Sunday, May 20, 2012

Are These Articles Valid, Part 3: 1974 and Other Disasters

In the previous posts we examined the various difficulties with the Articles of Incorporation for the Minnesota South District filed for record in 2007 and 2009, and why the Articles previously filed in 1966 may be the only valid articles for the corporation to date.  In this post, we consider why many changes to their Articles of Incorporation made over 40 years were never "recorded with the Secretary of State of Minnesota, according to law", which is a requirement of Article IV, and why the articles filed for record in 2007 and 2009 also fail to meet the corporations own standard for validity.

Let's start with the obvious: the documented and bizarre fact that for over 40 years, 3 (or possibly 4) District Presidents of the corporation did not file a single change in amendments with the Secretary of the State of Minnesota.  So why was this?

One possible explanation is that during this period of four decades, changes in Articles that were approved by the voting members in Convention appear to be recorded in the corporation's own Handbook.  The officers of the corporation, including the District President, may have assumed that since the changes in Articles were included (incorrectly) in the Handbook, they had already been certified, verified, and correctly filed for record with the Secretary of State.

If so, the next question would be why this was overlooked for some 40 years, especially since Article IV is clear on the necessity of certification being done by the "presiding officer" at the convention(s) which made the changes in articles?

It becomes more puzzling because on at least one occasion, the corporation filed a change of registered address with the Secretary of State:


President Cloeter and Secretary Bailey did exactly what good officers of a corporation should do: they asked their board to move, pass and approve an authorization to file for record with the Secretary of State a change in address.  They do not act on their own authority, or arrogate to themselves an authority they do not have, or fictitiously create an authority to "sign this document on behalf of the corporation".  They ask the board of directors of the corporation.

This is followed by the a notarized change of address:


And finally it is recorded by the Department of State:


This does not explain why the amendments to articles were not validly made over a 40 year period, but it does demonstrate that the corporation was at least aware that some kind of filing was required with the Secretary of State ("Department" here).

Another explanation may come from the conventions themselves, and in particular, the convention from 1974.  The Convention Manual for 1974 proposed 36 changes to the Handbook on pages 65-75.  Two of these were proposed changes to the Articles of Incorporation.  The first proposed reading was to Article III, Section 3. Duties of Officers, d), 6.:


The second proposed change to the Articles of Incorporation was reading 25 on page 71:


This is the "restrictive article" from the 1966 Articles of Incorporation that reserves to the voting members the authority to sell "1101 University Avenue S.E.", or ULC.

So we can be assured this amendment, reading 25, was (1) presented correctly and in a timely manner, (2) passed with the requisite vote, (3) was properly certified by the presiding officer of the 1974 Convention, (4) verified by the secretary of the corporation, and (5) filed according to law with the Secretary of the State of Minnesota.

Except we can't.  Earlier posts have demonstrated that 3, 4 and 5 did not occur.  And from the 1974 Convention Proceedings, it is difficult to determine with confidence if 1 and 2 happened.  Here's how the Convention Proceedings from 1974 records the action taken on these 36 proposed changes to the Handbook for the first reading on page 21:


Other proposed changes are listed by recording an action of the convention, for example on page 22 with two proposed deletions to the bylaws:


This continues until page 24, when we find this:


Unlike the other deletions, the convention action is not explicitly stated for the "restrictive article" which requires the voting members to authorize the sale of ULC.  The deletion possibly did pass, but it is strange that no convention action is explicitly recorded, or even the past tense, "deleted".

Finally we come to the end of the proposed readings where we find this on page 26:

The last sentence is problematic, because the beginning of the section on Handbook changes reads:

"Rev.

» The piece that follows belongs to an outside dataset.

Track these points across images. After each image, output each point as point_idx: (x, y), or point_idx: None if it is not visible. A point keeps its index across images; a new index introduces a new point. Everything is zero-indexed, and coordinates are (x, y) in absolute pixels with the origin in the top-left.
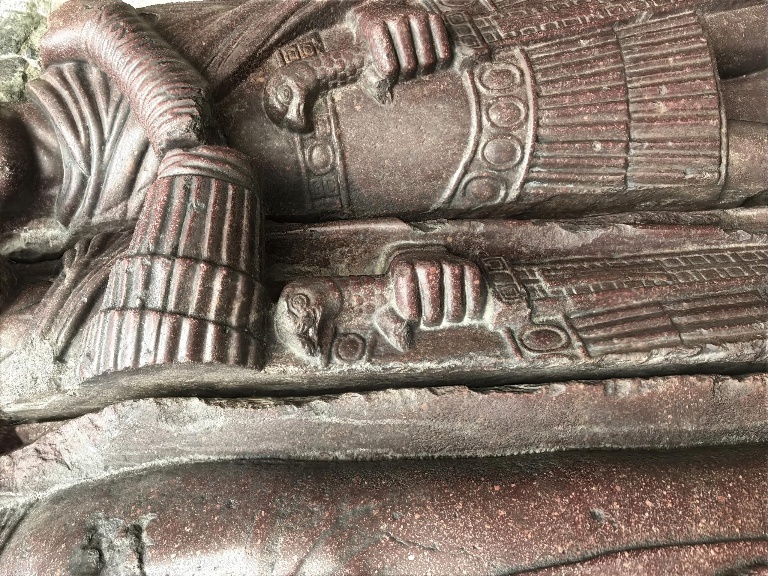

Bernard Johnson, Chairman of the Handbook Committee, presented the proposed Handbook changes to the Convention.  The following changes were adopted:" (see above)
But at the end of the section, listing all 36 readings, we have this sentence:

"After some discussion this proposed reading was referred back to the Handbook Committee." 
So what was "referred back" to the Handbook Committee?  Was it the entire reading of all the changes, or just the change proposed in reading 36?  To add further ambiguity, there are no vote totals recorded.  If the phrase "two-thirds" majority in Article IV means that changes to articles requires two-thirds, then it is possible that the by-law changes passed by a required simple majority, but reading 25 failed to receive the required two-thirds majority.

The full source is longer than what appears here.